§ **Problem**
Copy out every line of the listing below, word for word and in the same order.

§ **Items**

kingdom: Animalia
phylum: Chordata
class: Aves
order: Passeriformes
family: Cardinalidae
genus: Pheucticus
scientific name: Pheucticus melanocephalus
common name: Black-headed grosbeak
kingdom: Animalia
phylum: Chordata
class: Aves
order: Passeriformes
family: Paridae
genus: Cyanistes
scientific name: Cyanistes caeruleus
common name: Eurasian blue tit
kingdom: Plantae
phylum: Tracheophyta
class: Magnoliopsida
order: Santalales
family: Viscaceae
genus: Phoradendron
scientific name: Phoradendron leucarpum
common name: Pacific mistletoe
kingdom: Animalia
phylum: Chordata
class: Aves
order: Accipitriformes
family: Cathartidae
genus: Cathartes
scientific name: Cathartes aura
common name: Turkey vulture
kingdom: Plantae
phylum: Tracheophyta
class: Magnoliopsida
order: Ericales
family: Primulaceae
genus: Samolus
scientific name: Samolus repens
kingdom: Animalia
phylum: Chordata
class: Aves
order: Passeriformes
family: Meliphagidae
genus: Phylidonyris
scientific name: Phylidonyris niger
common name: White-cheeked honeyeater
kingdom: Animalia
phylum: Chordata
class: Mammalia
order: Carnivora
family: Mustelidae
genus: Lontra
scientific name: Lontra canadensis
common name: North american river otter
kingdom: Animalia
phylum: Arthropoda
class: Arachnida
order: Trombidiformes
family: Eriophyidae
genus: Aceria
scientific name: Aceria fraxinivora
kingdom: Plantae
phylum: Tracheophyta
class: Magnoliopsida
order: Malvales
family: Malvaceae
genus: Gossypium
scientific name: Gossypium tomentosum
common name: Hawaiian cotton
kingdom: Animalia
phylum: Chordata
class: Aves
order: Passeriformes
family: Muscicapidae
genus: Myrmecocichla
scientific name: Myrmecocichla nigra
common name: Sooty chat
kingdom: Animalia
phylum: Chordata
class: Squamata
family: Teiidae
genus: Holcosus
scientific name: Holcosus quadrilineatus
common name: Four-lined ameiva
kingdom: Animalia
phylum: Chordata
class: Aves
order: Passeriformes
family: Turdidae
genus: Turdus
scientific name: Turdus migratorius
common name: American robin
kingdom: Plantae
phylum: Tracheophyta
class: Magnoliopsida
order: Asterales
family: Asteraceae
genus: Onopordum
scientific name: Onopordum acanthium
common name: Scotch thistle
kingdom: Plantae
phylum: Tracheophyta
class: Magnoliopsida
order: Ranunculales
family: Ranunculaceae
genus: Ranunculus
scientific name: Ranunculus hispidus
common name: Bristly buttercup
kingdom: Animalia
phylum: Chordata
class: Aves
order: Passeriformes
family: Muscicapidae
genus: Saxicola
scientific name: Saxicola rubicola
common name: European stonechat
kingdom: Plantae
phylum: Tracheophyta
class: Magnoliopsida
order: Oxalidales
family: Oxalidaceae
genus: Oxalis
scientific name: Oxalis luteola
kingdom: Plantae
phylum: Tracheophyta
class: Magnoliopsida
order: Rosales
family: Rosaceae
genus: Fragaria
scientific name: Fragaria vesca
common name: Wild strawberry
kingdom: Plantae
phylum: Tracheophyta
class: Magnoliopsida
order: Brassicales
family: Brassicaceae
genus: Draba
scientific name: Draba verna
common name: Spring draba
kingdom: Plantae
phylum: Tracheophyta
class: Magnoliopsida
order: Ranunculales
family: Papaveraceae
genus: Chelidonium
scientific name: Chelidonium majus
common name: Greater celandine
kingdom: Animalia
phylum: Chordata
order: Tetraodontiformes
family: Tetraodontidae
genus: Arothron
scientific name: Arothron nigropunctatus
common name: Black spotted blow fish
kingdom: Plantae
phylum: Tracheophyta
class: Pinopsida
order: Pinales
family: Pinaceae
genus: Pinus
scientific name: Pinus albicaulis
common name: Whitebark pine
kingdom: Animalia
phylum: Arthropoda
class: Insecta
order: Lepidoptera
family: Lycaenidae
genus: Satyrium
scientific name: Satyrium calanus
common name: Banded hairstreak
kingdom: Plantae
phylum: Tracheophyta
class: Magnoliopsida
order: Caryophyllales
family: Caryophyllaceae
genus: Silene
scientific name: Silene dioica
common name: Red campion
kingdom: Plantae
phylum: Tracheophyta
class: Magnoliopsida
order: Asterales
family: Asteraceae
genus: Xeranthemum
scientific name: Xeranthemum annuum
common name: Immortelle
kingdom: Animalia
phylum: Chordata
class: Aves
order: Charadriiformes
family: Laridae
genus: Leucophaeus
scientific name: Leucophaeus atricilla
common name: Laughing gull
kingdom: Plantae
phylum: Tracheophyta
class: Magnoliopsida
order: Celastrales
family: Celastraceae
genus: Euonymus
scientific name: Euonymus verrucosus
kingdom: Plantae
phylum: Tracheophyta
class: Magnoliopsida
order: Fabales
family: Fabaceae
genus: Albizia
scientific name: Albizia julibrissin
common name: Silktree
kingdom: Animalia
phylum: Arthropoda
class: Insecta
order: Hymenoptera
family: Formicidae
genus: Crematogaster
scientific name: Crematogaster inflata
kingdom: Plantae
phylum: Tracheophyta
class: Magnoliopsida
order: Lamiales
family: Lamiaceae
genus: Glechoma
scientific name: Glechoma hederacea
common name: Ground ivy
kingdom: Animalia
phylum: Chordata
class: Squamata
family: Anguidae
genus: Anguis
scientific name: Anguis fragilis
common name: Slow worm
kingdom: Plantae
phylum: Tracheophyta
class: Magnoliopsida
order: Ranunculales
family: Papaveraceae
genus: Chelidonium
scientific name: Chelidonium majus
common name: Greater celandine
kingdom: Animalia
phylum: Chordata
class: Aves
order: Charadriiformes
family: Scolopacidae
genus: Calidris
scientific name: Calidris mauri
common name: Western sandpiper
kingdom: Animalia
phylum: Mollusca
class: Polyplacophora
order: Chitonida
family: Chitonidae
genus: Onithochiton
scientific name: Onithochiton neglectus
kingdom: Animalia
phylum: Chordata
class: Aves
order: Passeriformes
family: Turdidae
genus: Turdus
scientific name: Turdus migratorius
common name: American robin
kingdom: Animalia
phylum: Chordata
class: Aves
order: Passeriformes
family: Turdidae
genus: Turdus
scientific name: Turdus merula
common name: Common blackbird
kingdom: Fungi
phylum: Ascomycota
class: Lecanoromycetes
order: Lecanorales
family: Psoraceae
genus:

§ **Solution for this problem**
kingdom: Animalia
phylum: Chordata
class: Aves
order: Passeriformes
family: Cardinalidae
genus: Pheucticus
scientific name: Pheucticus melanocephalus
common name: Black-headed grosbeak
kingdom: Animalia
phylum: Chordata
class: Aves
order: Passeriformes
family: Paridae
genus: Cyanistes
scientific name: Cyanistes caeruleus
common name: Eurasian blue tit
kingdom: Plantae
phylum: Tracheophyta
class: Magnoliopsida
order: Santalales
family: Viscaceae
genus: Phoradendron
scientific name: Phoradendron leucarpum
common name: Pacific mistletoe
kingdom: Animalia
phylum: Chordata
class: Aves
order: Accipitriformes
family: Cathartidae
genus: Cathartes
scientific name: Cathartes aura
common name: Turkey vulture
kingdom: Plantae
phylum: Tracheophyta
class: Magnoliopsida
order: Ericales
family: Primulaceae
genus: Samolus
scientific name: Samolus repens
kingdom: Animalia
phylum: Chordata
class: Aves
order: Passeriformes
family: Meliphagidae
genus: Phylidonyris
scientific name: Phylidonyris niger
common name: White-cheeked honeyeater
kingdom: Animalia
phylum: Chordata
class: Mammalia
order: Carnivora
family: Mustelidae
genus: Lontra
scientific name: Lontra canadensis
common name: North american river otter
kingdom: Animalia
phylum: Arthropoda
class: Arachnida
order: Trombidiformes
family: Eriophyidae
genus: Aceria
scientific name: Aceria fraxinivora
kingdom: Plantae
phylum: Tracheophyta
class: Magnoliopsida
order: Malvales
family: Malvaceae
genus: Gossypium
scientific name: Gossypium tomentosum
common name: Hawaiian cotton
kingdom: Animalia
phylum: Chordata
class: Aves
order: Passeriformes
family: Muscicapidae
genus: Myrmecocichla
scientific name: Myrmecocichla nigra
common name: Sooty chat
kingdom: Animalia
phylum: Chordata
class: Squamata
family: Teiidae
genus: Holcosus
scientific name: Holcosus quadrilineatus
common name: Four-lined ameiva
kingdom: Animalia
phylum: Chordata
class: Aves
order: Passeriformes
family: Turdidae
genus: Turdus
scientific name: Turdus migratorius
common name: American robin
kingdom: Plantae
phylum: Tracheophyta
class: Magnoliopsida
order: Asterales
family: Asteraceae
genus: Onopordum
scientific name: Onopordum acanthium
common name: Scotch thistle
kingdom: Plantae
phylum: Tracheophyta
class: Magnoliopsida
order: Ranunculales
family: Ranunculaceae
genus: Ranunculus
scientific name: Ranunculus hispidus
common name: Bristly buttercup
kingdom: Animalia
phylum: Chordata
class: Aves
order: Passeriformes
family: Muscicapidae
genus: Saxicola
scientific name: Saxicola rubicola
common name: European stonechat
kingdom: Plantae
phylum: Tracheophyta
class: Magnoliopsida
order: Oxalidales
family: Oxalidaceae
genus: Oxalis
scientific name: Oxalis luteola
kingdom: Plantae
phylum: Tracheophyta
class: Magnoliopsida
order: Rosales
family: Rosaceae
genus: Fragaria
scientific name: Fragaria vesca
common name: Wild strawberry
kingdom: Plantae
phylum: Tracheophyta
class: Magnoliopsida
order: Brassicales
family: Brassicaceae
genus: Draba
scientific name: Draba verna
common name: Spring draba
kingdom: Plantae
phylum: Tracheophyta
class: Magnoliopsida
order: Ranunculales
family: Papaveraceae
genus: Chelidonium
scientific name: Chelidonium majus
common name: Greater celandine
kingdom: Animalia
phylum: Chordata
order: Tetraodontiformes
family: Tetraodontidae
genus: Arothron
scientific name: Arothron nigropunctatus
common name: Black spotted blow fish
kingdom: Plantae
phylum: Tracheophyta
class: Pinopsida
order: Pinales
family: Pinaceae
genus: Pinus
scientific name: Pinus albicaulis
common name: Whitebark pine
kingdom: Animalia
phylum: Arthropoda
class: Insecta
order: Lepidoptera
family: Lycaenidae
genus: Satyrium
scientific name: Satyrium calanus
common name: Banded hairstreak
kingdom: Plantae
phylum: Tracheophyta
class: Magnoliopsida
order: Caryophyllales
family: Caryophyllaceae
genus: Silene
scientific name: Silene dioica
common name: Red campion
kingdom: Plantae
phylum: Tracheophyta
class: Magnoliopsida
order: Asterales
family: Asteraceae
genus: Xeranthemum
scientific name: Xeranthemum annuum
common name: Immortelle
kingdom: Animalia
phylum: Chordata
class: Aves
order: Charadriiformes
family: Laridae
genus: Leucophaeus
scientific name: Leucophaeus atricilla
common name: Laughing gull
kingdom: Plantae
phylum: Tracheophyta
class: Magnoliopsida
order: Celastrales
family: Celastraceae
genus: Euonymus
scientific name: Euonymus verrucosus
kingdom: Plantae
phylum: Tracheophyta
class: Magnoliopsida
order: Fabales
family: Fabaceae
genus: Albizia
scientific name: Albizia julibrissin
common name: Silktree
kingdom: Animalia
phylum: Arthropoda
class: Insecta
order: Hymenoptera
family: Formicidae
genus: Crematogaster
scientific name: Crematogaster inflata
kingdom: Plantae
phylum: Tracheophyta
class: Magnoliopsida
order: Lamiales
family: Lamiaceae
genus: Glechoma
scientific name: Glechoma hederacea
common name: Ground ivy
kingdom: Animalia
phylum: Chordata
class: Squamata
family: Anguidae
genus: Anguis
scientific name: Anguis fragilis
common name: Slow worm
kingdom: Plantae
phylum: Tracheophyta
class: Magnoliopsida
order: Ranunculales
family: Papaveraceae
genus: Chelidonium
scientific name: Chelidonium majus
common name: Greater celandine
kingdom: Animalia
phylum: Chordata
class: Aves
order: Charadriiformes
family: Scolopacidae
genus: Calidris
scientific name: Calidris mauri
common name: Western sandpiper
kingdom: Animalia
phylum: Mollusca
class: Polyplacophora
order: Chitonida
family: Chitonidae
genus: Onithochiton
scientific name: Onithochiton neglectus
kingdom: Animalia
phylum: Chordata
class: Aves
order: Passeriformes
family: Turdidae
genus: Turdus
scientific name: Turdus migratorius
common name: American robin
kingdom: Animalia
phylum: Chordata
class: Aves
order: Passeriformes
family: Turdidae
genus: Turdus
scientific name: Turdus merula
common name: Common blackbird
kingdom: Fungi
phylum: Ascomycota
class: Lecanoromycetes
order: Lecanorales
family: Psoraceae
genus:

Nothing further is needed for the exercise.